I do believe that passive investing approaches like ETFs...

If you try to understand what I have been trying to imply on the boards for so long (more than an year), you may see things similar to the way I do.

* Emerging markets are difficult to tame for a foreign investor due to limited trading access to the market and lack of local information such as public perception of the management and the firms in the socio-cultural context. Bill Mann tried to decipher it and failed big time. Traveling to foreign nations or even staying there for a few months does not make much difference.

* Large caps in emerging markets are like small caps in developed markets - dollar capwise and performance wise. While large cap performances like that of Apple or Google are exception in the west these are rules in the emerging markets. That is the reason why it is such a low hanging fruit to capture those firms with ETFs. With EWY, I have managed to capture so much of advances from firms like Samsung in Korea.

* You talk of financial services as risky investments. Don't forget that the collapse happened mostly in the developed markets. Besides 23% is hardly overweight. In emerging markets, high quality financial services offer the best returns. Aren't we already experiencing this in GG with HDB, BLX and PVD? Although, out of context, after my serious losses in western financial sector, I experiences solid success with quality US firms like SCHW, OPXS (now sold to SCHW), EZPW, FCFS, USB, IBKR, FII etc. All I need is to invest in least opaque of these firms with reputable management having long tenure.

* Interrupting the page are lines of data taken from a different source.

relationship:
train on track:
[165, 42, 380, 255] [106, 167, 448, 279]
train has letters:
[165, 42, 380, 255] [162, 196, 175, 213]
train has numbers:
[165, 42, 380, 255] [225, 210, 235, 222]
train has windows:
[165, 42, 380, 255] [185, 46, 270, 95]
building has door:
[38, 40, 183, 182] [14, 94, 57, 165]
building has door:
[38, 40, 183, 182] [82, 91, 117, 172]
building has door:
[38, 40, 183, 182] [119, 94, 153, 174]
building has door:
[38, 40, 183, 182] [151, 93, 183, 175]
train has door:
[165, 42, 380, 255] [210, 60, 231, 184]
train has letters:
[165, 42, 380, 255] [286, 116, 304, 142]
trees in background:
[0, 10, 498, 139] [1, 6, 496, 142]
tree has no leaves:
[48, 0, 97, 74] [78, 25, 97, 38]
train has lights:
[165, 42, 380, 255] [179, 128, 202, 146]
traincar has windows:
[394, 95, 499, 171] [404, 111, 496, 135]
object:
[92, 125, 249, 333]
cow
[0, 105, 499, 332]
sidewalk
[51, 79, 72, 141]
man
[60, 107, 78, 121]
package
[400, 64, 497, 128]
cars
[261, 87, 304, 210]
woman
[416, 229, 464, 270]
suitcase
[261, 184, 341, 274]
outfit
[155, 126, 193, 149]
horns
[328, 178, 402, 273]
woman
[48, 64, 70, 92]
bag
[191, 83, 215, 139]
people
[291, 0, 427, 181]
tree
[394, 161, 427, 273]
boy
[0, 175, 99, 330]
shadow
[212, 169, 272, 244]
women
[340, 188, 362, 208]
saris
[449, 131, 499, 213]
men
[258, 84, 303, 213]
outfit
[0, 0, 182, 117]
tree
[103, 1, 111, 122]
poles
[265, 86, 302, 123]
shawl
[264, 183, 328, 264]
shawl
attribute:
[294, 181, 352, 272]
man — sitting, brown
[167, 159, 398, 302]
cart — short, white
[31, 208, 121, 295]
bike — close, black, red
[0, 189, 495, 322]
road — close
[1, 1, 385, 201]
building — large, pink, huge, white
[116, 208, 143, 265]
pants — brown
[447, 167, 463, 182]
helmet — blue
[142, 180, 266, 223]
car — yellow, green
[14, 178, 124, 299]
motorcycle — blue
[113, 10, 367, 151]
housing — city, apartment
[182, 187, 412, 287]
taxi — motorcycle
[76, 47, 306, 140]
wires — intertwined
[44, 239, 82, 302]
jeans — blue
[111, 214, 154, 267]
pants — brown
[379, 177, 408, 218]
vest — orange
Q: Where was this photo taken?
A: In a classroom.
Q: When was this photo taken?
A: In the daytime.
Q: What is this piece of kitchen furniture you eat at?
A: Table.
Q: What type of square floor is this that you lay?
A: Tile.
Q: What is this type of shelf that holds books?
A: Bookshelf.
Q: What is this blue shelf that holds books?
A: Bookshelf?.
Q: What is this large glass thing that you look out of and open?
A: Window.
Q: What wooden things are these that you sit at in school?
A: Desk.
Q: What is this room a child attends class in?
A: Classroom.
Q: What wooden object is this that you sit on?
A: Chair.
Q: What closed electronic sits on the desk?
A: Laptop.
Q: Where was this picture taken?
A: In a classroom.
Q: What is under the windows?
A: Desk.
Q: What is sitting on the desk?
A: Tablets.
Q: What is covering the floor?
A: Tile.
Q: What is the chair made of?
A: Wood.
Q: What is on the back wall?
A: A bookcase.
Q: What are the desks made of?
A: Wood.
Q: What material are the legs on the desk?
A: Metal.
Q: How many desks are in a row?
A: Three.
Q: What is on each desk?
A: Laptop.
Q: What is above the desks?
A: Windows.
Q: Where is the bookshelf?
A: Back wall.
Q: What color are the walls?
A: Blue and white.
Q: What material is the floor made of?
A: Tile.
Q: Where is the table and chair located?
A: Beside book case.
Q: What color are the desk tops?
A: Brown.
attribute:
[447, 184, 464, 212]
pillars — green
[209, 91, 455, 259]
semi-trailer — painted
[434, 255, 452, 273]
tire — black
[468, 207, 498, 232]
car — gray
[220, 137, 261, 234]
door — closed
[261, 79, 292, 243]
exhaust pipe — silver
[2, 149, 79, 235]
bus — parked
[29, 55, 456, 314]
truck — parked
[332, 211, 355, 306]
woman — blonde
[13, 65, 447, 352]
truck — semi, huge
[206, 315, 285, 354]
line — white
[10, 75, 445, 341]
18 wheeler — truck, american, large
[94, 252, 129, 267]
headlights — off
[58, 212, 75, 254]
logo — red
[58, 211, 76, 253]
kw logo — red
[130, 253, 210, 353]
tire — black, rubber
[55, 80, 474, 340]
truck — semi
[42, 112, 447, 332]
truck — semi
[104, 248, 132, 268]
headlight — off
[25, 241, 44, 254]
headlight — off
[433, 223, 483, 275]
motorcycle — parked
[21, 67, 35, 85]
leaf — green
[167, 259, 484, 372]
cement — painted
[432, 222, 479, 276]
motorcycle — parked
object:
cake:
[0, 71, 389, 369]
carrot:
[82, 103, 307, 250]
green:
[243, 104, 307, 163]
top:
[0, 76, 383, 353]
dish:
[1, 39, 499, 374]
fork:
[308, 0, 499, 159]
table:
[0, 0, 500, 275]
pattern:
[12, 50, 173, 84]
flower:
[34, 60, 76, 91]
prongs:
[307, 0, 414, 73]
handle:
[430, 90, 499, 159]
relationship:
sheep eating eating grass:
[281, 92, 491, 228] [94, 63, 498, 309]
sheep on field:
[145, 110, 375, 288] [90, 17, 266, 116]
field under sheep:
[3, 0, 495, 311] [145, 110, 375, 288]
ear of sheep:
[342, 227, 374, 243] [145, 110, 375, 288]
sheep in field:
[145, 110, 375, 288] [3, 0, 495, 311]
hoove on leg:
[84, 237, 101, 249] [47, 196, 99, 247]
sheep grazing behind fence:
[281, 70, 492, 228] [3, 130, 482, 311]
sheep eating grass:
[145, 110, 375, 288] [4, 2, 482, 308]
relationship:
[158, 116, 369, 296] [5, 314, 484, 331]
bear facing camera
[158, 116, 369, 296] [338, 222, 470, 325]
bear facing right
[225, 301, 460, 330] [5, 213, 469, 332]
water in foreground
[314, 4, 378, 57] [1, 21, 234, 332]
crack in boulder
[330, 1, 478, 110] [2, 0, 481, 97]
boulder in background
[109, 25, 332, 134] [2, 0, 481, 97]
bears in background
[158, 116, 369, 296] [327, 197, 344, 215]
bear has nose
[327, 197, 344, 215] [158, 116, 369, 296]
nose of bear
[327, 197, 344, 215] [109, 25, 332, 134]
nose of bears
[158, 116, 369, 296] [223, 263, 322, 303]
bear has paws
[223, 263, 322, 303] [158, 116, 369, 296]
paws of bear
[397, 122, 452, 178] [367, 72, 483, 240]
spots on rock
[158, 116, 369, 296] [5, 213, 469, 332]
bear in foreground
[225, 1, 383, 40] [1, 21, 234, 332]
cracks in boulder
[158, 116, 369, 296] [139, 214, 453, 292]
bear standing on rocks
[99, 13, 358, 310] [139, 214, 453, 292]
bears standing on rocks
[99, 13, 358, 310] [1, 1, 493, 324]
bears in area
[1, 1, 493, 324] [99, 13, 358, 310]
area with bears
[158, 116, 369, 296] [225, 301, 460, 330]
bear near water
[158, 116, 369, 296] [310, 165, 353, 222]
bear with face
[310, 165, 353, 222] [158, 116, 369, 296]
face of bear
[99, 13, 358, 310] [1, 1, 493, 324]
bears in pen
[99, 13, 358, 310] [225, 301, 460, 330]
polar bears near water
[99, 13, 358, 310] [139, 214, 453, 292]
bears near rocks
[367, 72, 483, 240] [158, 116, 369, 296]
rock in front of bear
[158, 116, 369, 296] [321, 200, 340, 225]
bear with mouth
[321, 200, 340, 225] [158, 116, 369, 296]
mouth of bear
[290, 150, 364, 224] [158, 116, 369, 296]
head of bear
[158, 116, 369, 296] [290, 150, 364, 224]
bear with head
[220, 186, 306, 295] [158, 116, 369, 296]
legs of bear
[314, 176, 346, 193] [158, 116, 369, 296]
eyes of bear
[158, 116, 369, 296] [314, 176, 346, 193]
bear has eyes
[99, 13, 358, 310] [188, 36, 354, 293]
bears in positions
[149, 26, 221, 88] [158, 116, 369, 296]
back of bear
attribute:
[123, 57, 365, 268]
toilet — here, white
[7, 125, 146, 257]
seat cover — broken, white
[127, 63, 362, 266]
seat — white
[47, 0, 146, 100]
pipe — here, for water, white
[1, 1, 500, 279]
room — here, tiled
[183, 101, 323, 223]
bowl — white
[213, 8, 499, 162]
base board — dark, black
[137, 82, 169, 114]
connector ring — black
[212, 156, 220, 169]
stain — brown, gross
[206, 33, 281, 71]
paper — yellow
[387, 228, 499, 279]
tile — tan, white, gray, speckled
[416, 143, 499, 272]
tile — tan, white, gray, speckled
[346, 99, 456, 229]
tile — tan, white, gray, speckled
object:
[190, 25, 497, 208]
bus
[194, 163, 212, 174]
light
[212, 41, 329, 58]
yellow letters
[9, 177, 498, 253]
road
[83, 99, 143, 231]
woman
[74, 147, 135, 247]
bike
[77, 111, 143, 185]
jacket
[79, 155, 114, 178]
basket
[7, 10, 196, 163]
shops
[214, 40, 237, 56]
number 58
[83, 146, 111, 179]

Based on these points, you will see that ETFs can offer an easy way to capture solid returns when you use them actively instead of passively. Passively meaning - invest fixed amount every fixed interval of time. Actively meaning taking advantage of differential volatility in the markets. Go after country specific and multinational specific ETFs in a an opportunistic manner and you will be surprised at the gains. GG could never figure out how to capitalize on its table of cheap eats in their monthly issue. I did. Invest in country specific ETFs when they become cheap eats. TLK can never capture the full impact of Indonesian economy. By riding the EIDO bandwagon I am already beating TLK by 50% although I started with TLK several years ago. I don't go after any Chinese ETF due to heavy weighting on state owned firms. VWO or DGS is a better deal. But with other emerging nations where state control is not that prominent country specific low fee ETF evenly weighted across several large caps do quite well.

I am not debating here. Just sharing how I am successfully making money with foreign markets - region specific ETFs and the best run firms from GG.